Movant Wayne Joseph Sweeney, a federal prisoner, proceeding pro se, has filed a 28 U.S.C. § 2255 motion to vacate, set aside, or correct sentence, asserting that his guilty plea was involuntary and that his trial counsel was constitutionally ineffective. See Dkt. Nos. 2 & 3. Upon the retirement of then-Chief Judge Jorge A. Solis, this action was reassigned to Senior United States District Judge A. Joe Fish. See Dkt. No. 12. Under 28 U.S.C. § 636(b) and an order of reference, Judge Fish has referred it to the undersigned United States magistrate judge for hearing, if necessary, and recommendation. See Dkt. No. 13. The government has filed a response in opposition to Sweeney's Section 2255 motion, see Dkt. No. 9, and Sweeney has filed a reply brief and moved for summary judgment, see Dkt. Nos. 10 & 11.

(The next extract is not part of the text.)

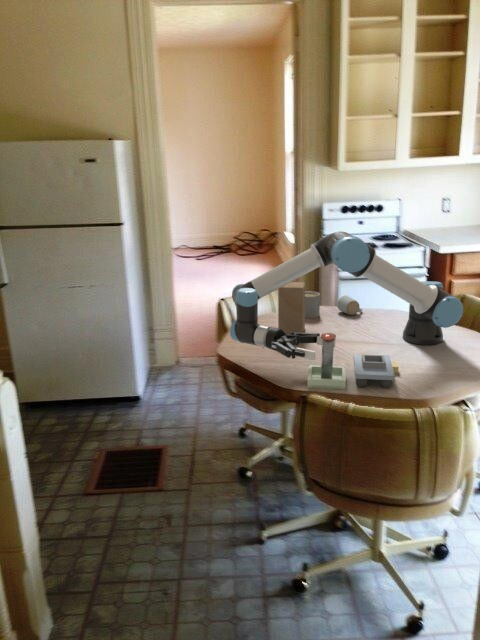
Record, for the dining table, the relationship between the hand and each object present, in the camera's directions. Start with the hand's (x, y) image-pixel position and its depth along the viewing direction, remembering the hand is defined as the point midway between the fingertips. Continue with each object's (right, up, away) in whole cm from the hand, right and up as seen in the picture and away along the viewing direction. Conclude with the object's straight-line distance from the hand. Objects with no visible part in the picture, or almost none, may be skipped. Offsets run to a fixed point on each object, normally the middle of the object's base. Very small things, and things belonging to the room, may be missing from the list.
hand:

The undersigned now issues the following findings of fact, conclusions of law, and recommendation that the Court should deny Sweeney's Section 2255 motion, deny his motion for summary judgment, and deny, as moot, the government's motion requesting an extension of time to file its response.

Applicable Background

Pursuant to a plea agreement that included a provision under Federal Rule of Criminal Procedure 11(c)(1)(C), under which the parties agreed that a sentence not exceeding 120 months of imprisonment is appropriate, see United States v. Sweeney, No. 3:13-cr-446-G (01) (N.D. Tex.), Dkt. No. 24, Sweeney pleaded guilty to conspiracy to distribute a controlled substance analogue, in violation of 21 U.S.C. §§ 846 and 841(a)(1) and (b)(1)(C), on February 18, 2014, see id., Dkt. Nos. 27, 28, 29, 31, & 78, and, on December 10, 2014, the Court sentenced him to 108 months of imprisonment, see id., Dkt. Nos. 50, 51, 52, & 70. Sweeney appealed, see id., Dkt. No. 54, but voluntarily dismissed his appeal on June 3, 2015, see id., Dkt. No. 87.

Through his timely-filed Section 2255 motion, see 28 U.S.C. § 2255(f)(1), Sweeney challenges the voluntariness of his guilty plea and also asserts that his trial counsel were ineffective under the Sixth Amendment (the "IATC claim") because (1) counsel failed to adequately investigate whether PB-22 and 5F-PB-22 were controlled substance analogues; (2) counsel failed to challenge the Controlled Substances Act (the "CSA"); (3) counsel failed to advance Sweeney's claim that he did not know he was selling a controlled substance; and (4) counsel failed to pursue specific performance of the plea agreement's provision under Federal Rule of Criminal Procedure 35.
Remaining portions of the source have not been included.